▸ **PROMPT**:
Count how many lines in the entries below contain the string "offsetDistance", with case counting, and give only that number.

__________________________________________________

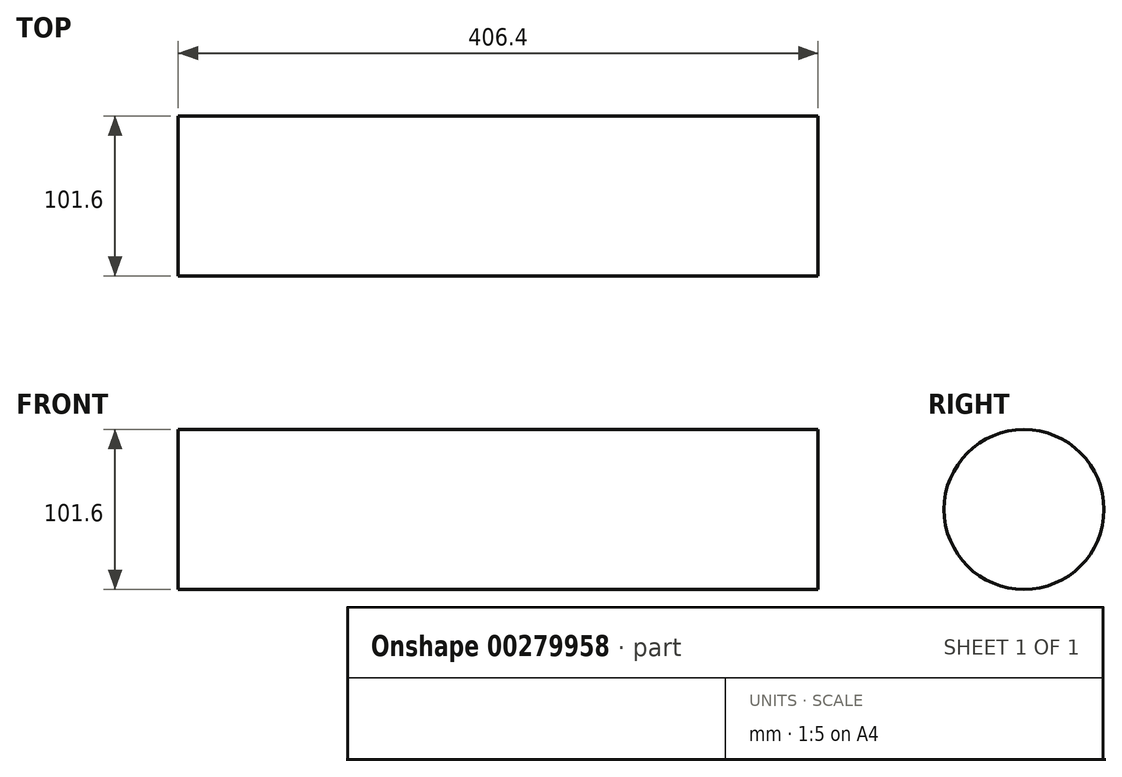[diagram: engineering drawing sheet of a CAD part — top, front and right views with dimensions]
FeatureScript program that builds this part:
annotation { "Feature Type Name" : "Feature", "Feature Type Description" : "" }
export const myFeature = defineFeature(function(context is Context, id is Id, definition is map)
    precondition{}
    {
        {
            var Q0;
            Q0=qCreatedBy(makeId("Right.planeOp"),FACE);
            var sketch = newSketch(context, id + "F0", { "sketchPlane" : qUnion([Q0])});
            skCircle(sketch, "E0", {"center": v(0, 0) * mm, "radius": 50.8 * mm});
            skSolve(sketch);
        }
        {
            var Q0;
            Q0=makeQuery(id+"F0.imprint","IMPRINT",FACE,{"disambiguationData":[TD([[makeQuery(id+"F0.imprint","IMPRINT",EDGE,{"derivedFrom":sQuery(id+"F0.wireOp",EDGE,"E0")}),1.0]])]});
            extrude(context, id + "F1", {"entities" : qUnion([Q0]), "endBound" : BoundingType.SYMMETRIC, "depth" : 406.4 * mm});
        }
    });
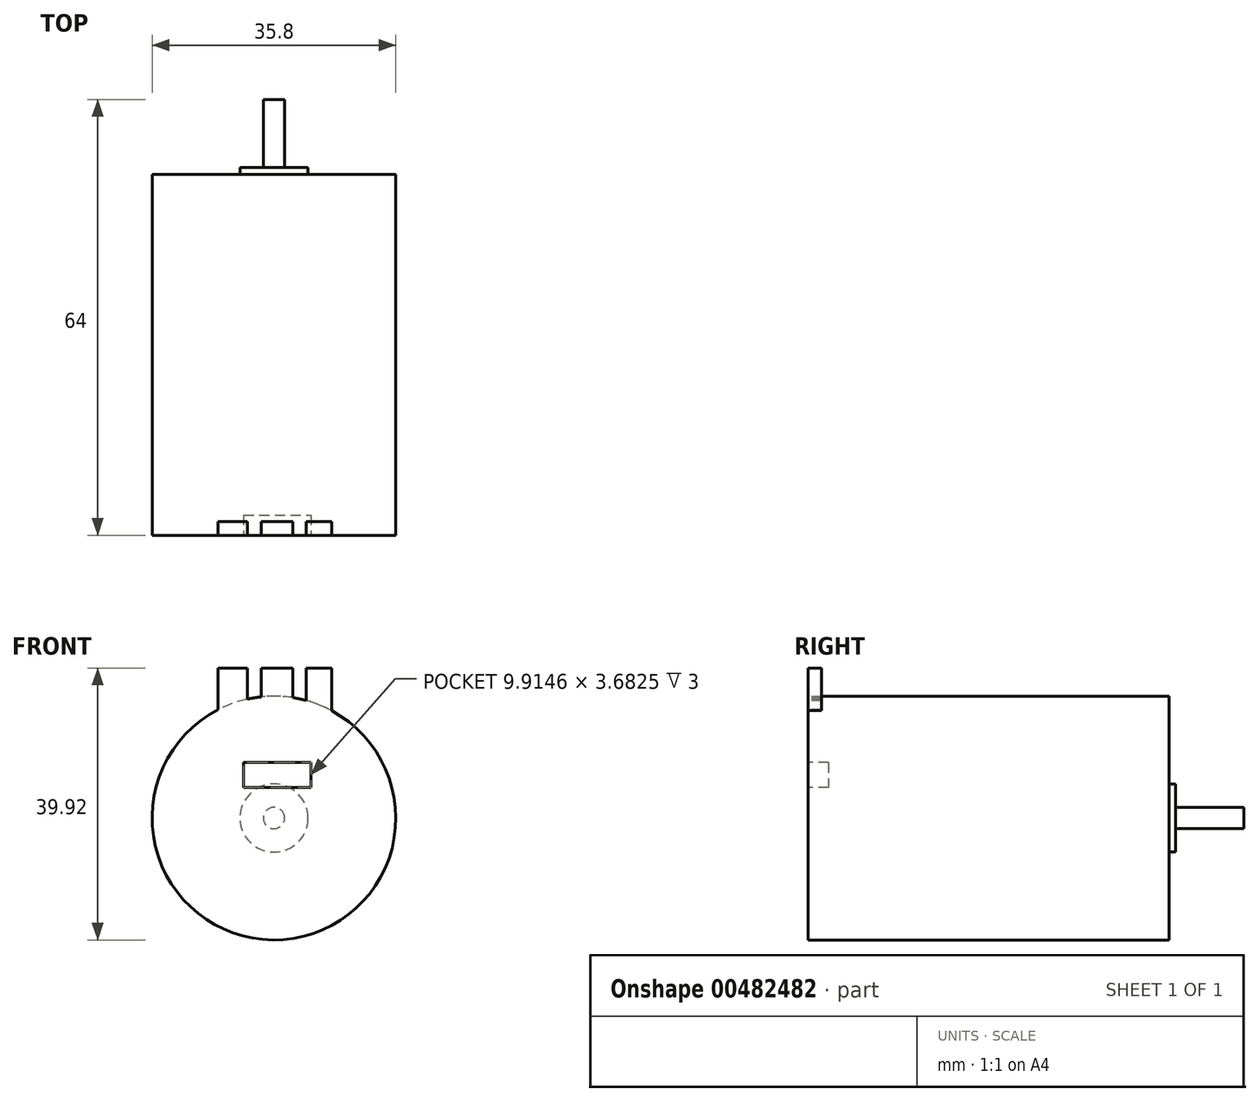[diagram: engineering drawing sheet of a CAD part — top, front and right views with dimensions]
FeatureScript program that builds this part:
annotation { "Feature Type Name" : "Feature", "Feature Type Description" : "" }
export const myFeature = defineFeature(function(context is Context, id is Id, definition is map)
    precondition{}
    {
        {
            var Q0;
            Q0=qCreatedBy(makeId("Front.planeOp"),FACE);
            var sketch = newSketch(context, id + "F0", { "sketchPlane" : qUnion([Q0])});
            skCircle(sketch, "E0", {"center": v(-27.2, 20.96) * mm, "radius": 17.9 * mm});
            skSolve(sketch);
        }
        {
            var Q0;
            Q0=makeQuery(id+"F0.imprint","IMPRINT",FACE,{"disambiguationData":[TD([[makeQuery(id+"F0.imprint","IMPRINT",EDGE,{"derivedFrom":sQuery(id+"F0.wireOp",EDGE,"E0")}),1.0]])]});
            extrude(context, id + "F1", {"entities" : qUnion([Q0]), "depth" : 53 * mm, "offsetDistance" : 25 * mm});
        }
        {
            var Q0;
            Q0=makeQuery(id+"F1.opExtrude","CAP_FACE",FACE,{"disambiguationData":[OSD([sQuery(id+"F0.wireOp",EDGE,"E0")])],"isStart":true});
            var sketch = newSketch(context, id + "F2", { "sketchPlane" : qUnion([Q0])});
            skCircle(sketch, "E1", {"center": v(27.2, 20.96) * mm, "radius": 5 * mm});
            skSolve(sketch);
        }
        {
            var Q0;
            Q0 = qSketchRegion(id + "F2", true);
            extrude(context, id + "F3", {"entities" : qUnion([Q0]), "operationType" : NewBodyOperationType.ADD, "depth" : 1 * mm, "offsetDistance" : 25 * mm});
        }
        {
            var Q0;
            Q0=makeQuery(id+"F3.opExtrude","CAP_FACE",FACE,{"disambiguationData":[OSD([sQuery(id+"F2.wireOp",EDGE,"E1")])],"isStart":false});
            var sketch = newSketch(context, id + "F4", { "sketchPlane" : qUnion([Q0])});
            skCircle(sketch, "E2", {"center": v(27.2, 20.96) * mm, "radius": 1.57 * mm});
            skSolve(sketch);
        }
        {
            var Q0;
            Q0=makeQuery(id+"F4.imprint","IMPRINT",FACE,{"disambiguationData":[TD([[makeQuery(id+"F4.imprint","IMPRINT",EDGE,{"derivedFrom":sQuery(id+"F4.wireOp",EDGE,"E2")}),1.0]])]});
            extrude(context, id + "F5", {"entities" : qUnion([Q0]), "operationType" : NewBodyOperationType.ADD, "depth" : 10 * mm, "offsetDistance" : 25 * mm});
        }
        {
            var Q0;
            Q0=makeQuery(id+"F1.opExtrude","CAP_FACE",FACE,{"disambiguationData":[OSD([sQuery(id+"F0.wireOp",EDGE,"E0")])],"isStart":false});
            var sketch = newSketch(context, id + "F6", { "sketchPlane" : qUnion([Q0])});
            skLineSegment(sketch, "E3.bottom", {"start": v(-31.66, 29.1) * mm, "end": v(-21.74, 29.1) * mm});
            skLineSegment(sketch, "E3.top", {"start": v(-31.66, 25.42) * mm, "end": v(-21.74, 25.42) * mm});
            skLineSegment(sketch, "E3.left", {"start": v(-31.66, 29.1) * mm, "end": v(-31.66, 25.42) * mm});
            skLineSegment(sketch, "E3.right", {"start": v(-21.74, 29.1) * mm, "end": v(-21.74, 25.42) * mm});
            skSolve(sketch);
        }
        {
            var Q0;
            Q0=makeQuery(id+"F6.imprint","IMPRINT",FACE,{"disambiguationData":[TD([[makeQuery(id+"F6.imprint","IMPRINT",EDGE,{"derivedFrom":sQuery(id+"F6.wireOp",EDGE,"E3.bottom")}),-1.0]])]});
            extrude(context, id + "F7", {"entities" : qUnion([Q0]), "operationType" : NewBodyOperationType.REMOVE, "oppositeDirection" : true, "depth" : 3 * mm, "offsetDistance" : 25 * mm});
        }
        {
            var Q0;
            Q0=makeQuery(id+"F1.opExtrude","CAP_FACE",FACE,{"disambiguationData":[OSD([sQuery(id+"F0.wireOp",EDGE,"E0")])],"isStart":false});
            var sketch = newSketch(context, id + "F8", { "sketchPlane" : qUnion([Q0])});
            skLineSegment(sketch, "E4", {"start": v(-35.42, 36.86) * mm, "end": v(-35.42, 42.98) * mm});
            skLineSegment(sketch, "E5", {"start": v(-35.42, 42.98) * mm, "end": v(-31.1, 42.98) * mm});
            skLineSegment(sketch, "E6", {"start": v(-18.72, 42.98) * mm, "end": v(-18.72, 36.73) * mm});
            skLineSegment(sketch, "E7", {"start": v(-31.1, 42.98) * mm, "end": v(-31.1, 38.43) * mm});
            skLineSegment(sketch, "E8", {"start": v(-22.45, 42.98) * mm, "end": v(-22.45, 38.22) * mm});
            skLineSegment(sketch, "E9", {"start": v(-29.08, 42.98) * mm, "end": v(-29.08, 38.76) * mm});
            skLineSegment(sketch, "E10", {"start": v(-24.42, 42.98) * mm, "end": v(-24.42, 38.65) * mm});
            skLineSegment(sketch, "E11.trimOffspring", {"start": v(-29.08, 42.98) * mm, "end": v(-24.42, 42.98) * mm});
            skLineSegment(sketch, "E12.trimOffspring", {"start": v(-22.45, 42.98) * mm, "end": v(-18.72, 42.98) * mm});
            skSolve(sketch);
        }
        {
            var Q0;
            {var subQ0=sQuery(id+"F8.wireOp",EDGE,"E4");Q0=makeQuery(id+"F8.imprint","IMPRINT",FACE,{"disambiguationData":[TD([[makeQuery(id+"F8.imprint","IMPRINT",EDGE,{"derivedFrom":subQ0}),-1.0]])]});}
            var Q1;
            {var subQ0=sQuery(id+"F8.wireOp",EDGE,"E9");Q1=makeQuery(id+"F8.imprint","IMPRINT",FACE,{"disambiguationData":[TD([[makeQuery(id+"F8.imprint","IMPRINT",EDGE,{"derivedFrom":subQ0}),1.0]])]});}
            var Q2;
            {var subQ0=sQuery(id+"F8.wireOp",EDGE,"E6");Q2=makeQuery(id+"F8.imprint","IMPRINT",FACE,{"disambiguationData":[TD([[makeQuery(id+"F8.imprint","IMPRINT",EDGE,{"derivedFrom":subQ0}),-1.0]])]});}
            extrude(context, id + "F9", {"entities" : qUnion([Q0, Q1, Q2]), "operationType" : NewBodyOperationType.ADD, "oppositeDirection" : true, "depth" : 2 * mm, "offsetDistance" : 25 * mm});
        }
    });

__________________________________________________

▸ **TASK RESPONSE**:
5